HOW TO COMPLETE THIS TASK:
Repeat every one of the lines below word for word, in the same order.

==============================

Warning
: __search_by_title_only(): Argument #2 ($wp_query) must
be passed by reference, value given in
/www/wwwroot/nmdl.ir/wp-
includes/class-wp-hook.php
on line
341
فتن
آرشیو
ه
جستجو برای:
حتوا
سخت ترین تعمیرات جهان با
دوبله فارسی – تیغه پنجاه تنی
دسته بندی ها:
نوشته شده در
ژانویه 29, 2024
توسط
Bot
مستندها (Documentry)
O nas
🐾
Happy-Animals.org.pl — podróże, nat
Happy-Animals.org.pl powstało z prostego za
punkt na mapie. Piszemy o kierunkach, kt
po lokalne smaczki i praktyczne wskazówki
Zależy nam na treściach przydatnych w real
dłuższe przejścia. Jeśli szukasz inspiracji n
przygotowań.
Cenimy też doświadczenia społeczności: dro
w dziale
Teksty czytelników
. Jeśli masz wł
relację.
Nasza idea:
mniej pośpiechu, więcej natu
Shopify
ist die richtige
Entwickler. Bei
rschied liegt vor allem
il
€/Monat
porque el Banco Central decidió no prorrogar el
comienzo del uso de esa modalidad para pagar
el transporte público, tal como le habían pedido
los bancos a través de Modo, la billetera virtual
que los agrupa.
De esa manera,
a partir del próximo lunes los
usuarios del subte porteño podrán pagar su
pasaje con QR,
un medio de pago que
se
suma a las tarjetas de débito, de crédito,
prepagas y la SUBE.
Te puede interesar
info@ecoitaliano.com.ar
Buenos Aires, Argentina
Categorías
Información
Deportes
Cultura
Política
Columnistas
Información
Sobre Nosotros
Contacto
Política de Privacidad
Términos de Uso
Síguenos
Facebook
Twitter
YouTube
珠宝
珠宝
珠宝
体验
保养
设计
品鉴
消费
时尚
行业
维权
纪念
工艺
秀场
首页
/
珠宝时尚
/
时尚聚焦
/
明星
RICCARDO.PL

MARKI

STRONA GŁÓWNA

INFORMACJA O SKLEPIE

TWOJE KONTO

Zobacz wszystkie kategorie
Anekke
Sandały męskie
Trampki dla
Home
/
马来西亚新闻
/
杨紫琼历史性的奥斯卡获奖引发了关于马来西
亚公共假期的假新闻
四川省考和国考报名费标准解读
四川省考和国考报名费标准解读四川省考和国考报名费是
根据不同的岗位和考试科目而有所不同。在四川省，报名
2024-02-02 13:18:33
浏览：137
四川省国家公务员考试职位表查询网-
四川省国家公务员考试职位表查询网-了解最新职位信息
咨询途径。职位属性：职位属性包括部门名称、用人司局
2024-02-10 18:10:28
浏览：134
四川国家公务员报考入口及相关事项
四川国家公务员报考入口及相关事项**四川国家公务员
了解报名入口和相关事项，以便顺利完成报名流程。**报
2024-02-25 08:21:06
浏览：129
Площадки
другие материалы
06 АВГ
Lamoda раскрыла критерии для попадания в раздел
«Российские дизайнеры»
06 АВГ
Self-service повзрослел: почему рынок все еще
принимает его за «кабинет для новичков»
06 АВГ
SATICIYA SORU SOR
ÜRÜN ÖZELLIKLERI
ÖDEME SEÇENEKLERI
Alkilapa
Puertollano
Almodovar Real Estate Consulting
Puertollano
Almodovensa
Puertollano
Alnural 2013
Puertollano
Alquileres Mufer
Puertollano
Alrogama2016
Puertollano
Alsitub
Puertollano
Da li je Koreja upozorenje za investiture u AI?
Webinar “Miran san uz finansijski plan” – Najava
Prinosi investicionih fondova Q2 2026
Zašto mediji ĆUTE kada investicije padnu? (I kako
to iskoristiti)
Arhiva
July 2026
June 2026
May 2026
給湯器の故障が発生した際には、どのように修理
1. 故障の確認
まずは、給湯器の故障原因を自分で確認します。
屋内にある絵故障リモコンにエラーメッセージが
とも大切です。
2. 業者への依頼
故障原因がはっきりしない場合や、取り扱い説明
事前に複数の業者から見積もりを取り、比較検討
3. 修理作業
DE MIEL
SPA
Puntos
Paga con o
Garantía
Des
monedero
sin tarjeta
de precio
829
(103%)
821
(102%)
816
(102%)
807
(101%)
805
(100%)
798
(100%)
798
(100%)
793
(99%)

==============================

FINISHED TASK:
Warning
: __search_by_title_only(): Argument #2 ($wp_query) must
be passed by reference, value given in
/www/wwwroot/nmdl.ir/wp-
includes/class-wp-hook.php
on line
341
فتن
آرشیو
ه
جستجو برای:
حتوا
سخت ترین تعمیرات جهان با
دوبله فارسی – تیغه پنجاه تنی
دسته بندی ها:
نوشته شده در
ژانویه 29, 2024
توسط
Bot
مستندها (Documentry)
O nas
🐾
Happy-Animals.org.pl — podróże, nat
Happy-Animals.org.pl powstało z prostego za
punkt na mapie. Piszemy o kierunkach, kt
po lokalne smaczki i praktyczne wskazówki
Zależy nam na treściach przydatnych w real
dłuższe przejścia. Jeśli szukasz inspiracji n
przygotowań.
Cenimy też doświadczenia społeczności: dro
w dziale
Teksty czytelników
. Jeśli masz wł
relację.
Nasza idea:
mniej pośpiechu, więcej natu
Shopify
ist die richtige
Entwickler. Bei
rschied liegt vor allem
il
€/Monat
porque el Banco Central decidió no prorrogar el
comienzo del uso de esa modalidad para pagar
el transporte público, tal como le habían pedido
los bancos a través de Modo, la billetera virtual
que los agrupa.
De esa manera,
a partir del próximo lunes los
usuarios del subte porteño podrán pagar su
pasaje con QR,
un medio de pago que
se
suma a las tarjetas de débito, de crédito,
prepagas y la SUBE.
Te puede interesar
info@ecoitaliano.com.ar
Buenos Aires, Argentina
Categorías
Información
Deportes
Cultura
Política
Columnistas
Información
Sobre Nosotros
Contacto
Política de Privacidad
Términos de Uso
Síguenos
Facebook
Twitter
YouTube
珠宝
珠宝
珠宝
体验
保养
设计
品鉴
消费
时尚
行业
维权
纪念
工艺
秀场
首页
/
珠宝时尚
/
时尚聚焦
/
明星
RICCARDO.PL

MARKI

STRONA GŁÓWNA

INFORMACJA O SKLEPIE

TWOJE KONTO

Zobacz wszystkie kategorie
Anekke
Sandały męskie
Trampki dla
Home
/
马来西亚新闻
/
杨紫琼历史性的奥斯卡获奖引发了关于马来西
亚公共假期的假新闻
四川省考和国考报名费标准解读
四川省考和国考报名费标准解读四川省考和国考报名费是
根据不同的岗位和考试科目而有所不同。在四川省，报名
2024-02-02 13:18:33
浏览：137
四川省国家公务员考试职位表查询网-
四川省国家公务员考试职位表查询网-了解最新职位信息
咨询途径。职位属性：职位属性包括部门名称、用人司局
2024-02-10 18:10:28
浏览：134
四川国家公务员报考入口及相关事项
四川国家公务员报考入口及相关事项**四川国家公务员
了解报名入口和相关事项，以便顺利完成报名流程。**报
2024-02-25 08:21:06
浏览：129
Площадки
другие материалы
06 АВГ
Lamoda раскрыла критерии для попадания в раздел
«Российские дизайнеры»
06 АВГ
Self-service повзрослел: почему рынок все еще
принимает его за «кабинет для новичков»
06 АВГ
SATICIYA SORU SOR
ÜRÜN ÖZELLIKLERI
ÖDEME SEÇENEKLERI
Alkilapa
Puertollano
Almodovar Real Estate Consulting
Puertollano
Almodovensa
Puertollano
Alnural 2013
Puertollano
Alquileres Mufer
Puertollano
Alrogama2016
Puertollano
Alsitub
Puertollano
Da li je Koreja upozorenje za investiture u AI?
Webinar “Miran san uz finansijski plan” – Najava
Prinosi investicionih fondova Q2 2026
Zašto mediji ĆUTE kada investicije padnu? (I kako
to iskoristiti)
Arhiva
July 2026
June 2026
May 2026
給湯器の故障が発生した際には、どのように修理
1. 故障の確認
まずは、給湯器の故障原因を自分で確認します。
屋内にある絵故障リモコンにエラーメッセージが
とも大切です。
2. 業者への依頼
故障原因がはっきりしない場合や、取り扱い説明
事前に複数の業者から見積もりを取り、比較検討
3. 修理作業
DE MIEL
SPA
Puntos
Paga con o
Garantía
Des
monedero
sin tarjeta
de precio
829
(103%)
821
(102%)
816
(102%)
807
(101%)
805
(100%)
798
(100%)
798
(100%)
793
(99%)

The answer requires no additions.